South Korea’s government is monitoring markets and pledging action to avoid capital withdrawals that wracked the country during the subprime mortgage crisis in 2008, when the won fell 26 percent against the dollar. The currency has weakened 3.8 percent in May, touching a seven-month low on May 25, as concern mounts that a deepening debt crisis in Europe may crimp demand for the nation’s exports and slow growth.

Growing Uncertainty

“With overseas uncertainties growing, we’re closely monitoring foreign investors’ movements,” Kim Jin Myung, director of treasury bureau at the Finance Ministry, said in a telephone interview on May 24. “We expect overseas funds to buy other Korean bonds like central bank notes and agency debt after sovereign notes mature, rather than pull out of the nation.”

Foreign investors held 17.8 percent of outstanding government debt at the end of 2011, more than double the ratio in 2008, official figures showed. Templeton was the largest holder based on regulatory filings compiled by Bloomberg. The won strengthened 0.9 percent today to 1,174.82 per dollar from May 25, after weakening 1.1 percent last week. Markets were closed yesterday for a public holiday.
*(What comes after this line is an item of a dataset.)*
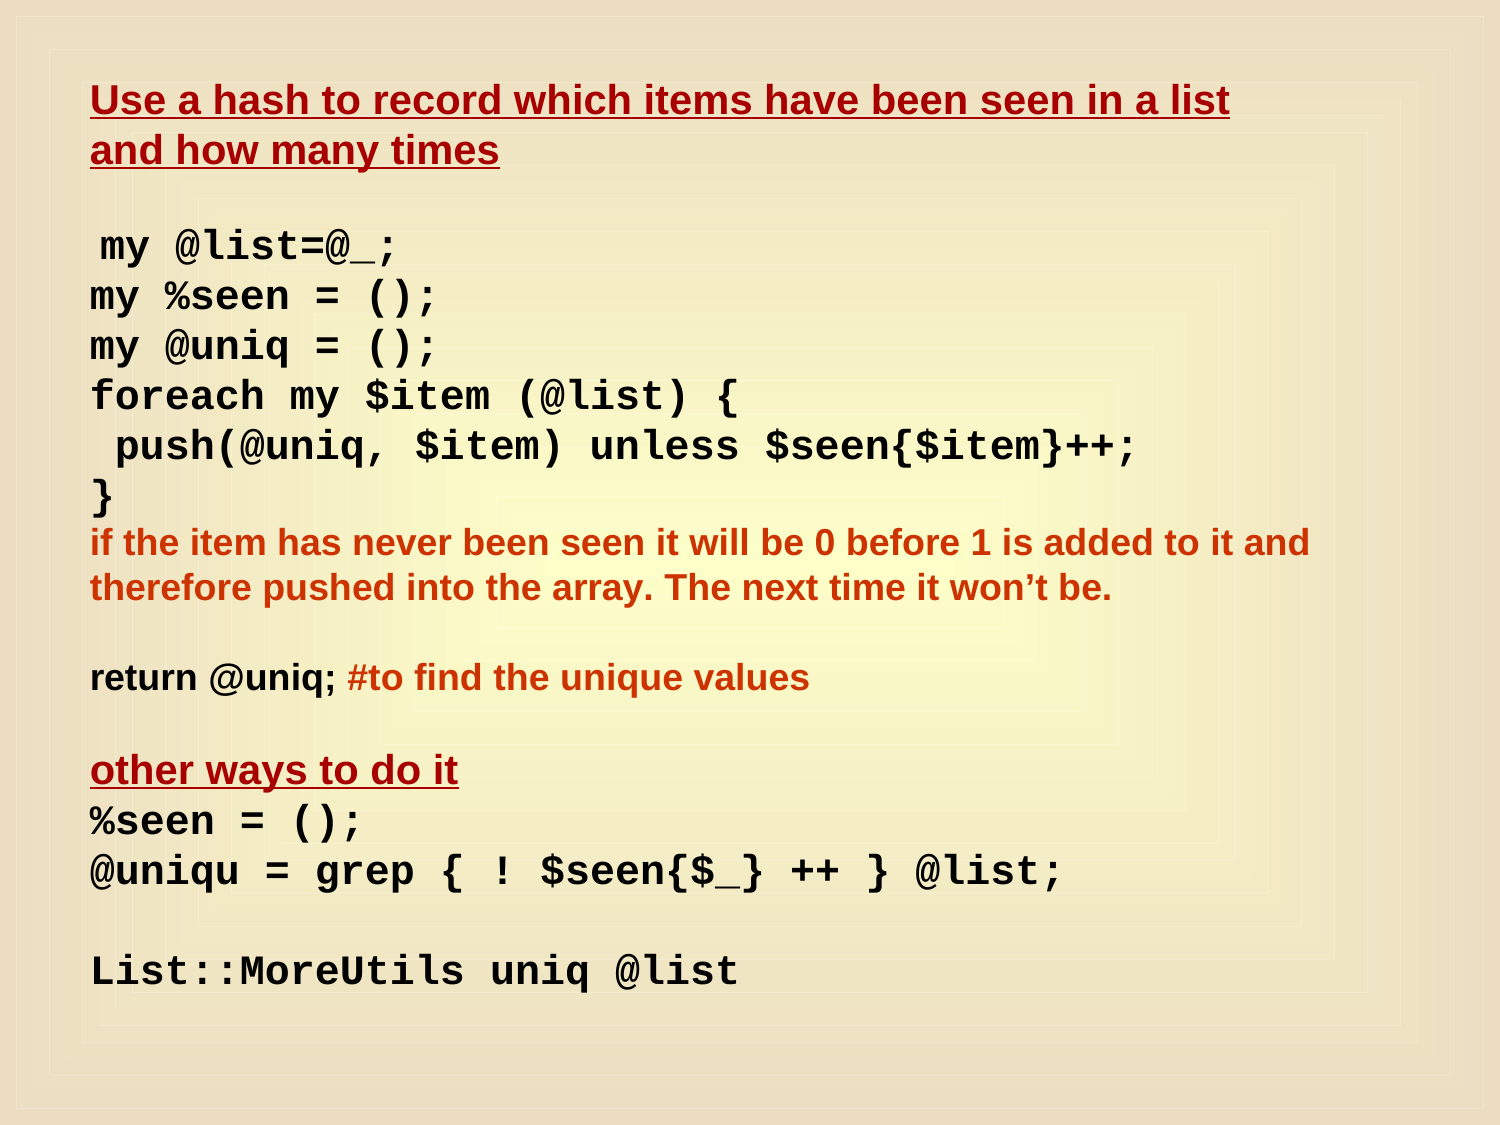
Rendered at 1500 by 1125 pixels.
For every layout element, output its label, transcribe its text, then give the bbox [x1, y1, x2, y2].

text_box Use a hash to record which items have been seen in a list and how many times my @list=@_; my %seen = (); my @uniq = (); foreach my $item (@list) { push(@uniq, $item) unless $seen{$item}++; } if the item has never been seen it will be 0 before 1 is added to it and therefore pushed into the array. The next time it won’t be. return @uniq; #to find the unique values other ways to do it %seen = (); @uniqu = grep { ! $seen{$_} ++ } @list; List::MoreUtils uniq @list [75, 64, 1426, 1051]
Templeton’s Kim declined to comment on future investment plans.

Closely Watched

“It’s an issue in the market what Templeton, one of the major foreign investors in Korea, will do after receiving their money as it will show their view on the nation,” said Hong Jung Hye, a Seoul-based fixed-income analyst at Shinyoung Securities Co. “Their investments are closely watched by local and overseas investors, and if they don’t reinvest and pull out, it will also affect the exchange rate.”

South Korea issued more government debt in 2009 than previous years to tackle the global financial crisis. Sales were concentrated in three- and five-year bonds as shorter tenors were easier to issue, resulting in an increase in debt maturing between 2012 and 2014, the Finance Ministry said in a statement released in December. A total of 43.4 trillion won of sovereign bonds mature this year, nearly double the amount of 2011, the statement showed.

Fitch Ratings upgraded the outlook for the nation’s long- term foreign currency rating last year to “positive” and affirmed its A+ grade. The ratings company lowered Japan’s ranking this month to A+ with a negative outlook.

Re-enter Korea

South Korea’s economy expanded 0.9 percent in the first quarter this year from the previous three months, the fastest pace in a year, while inflation cooled to a 21-month low of 2.5 percent in April, official figures show. Exports contracted for a second month in April partly due to delayed resolution of the European debt crisis, the government said in a statement this month.

“Investor exits are possible in the current climate, as they seek the safety of the U.S. dollar,” Wai Ho Leong, a Singapore-based senior regional economist at Barclays Plc, wrote in an e-mailed response. Once the fear starts to ebb, he said, foreign investors will re-enter Korea quickly, taking advantage of its solid fundamentals and attractive exchange rate.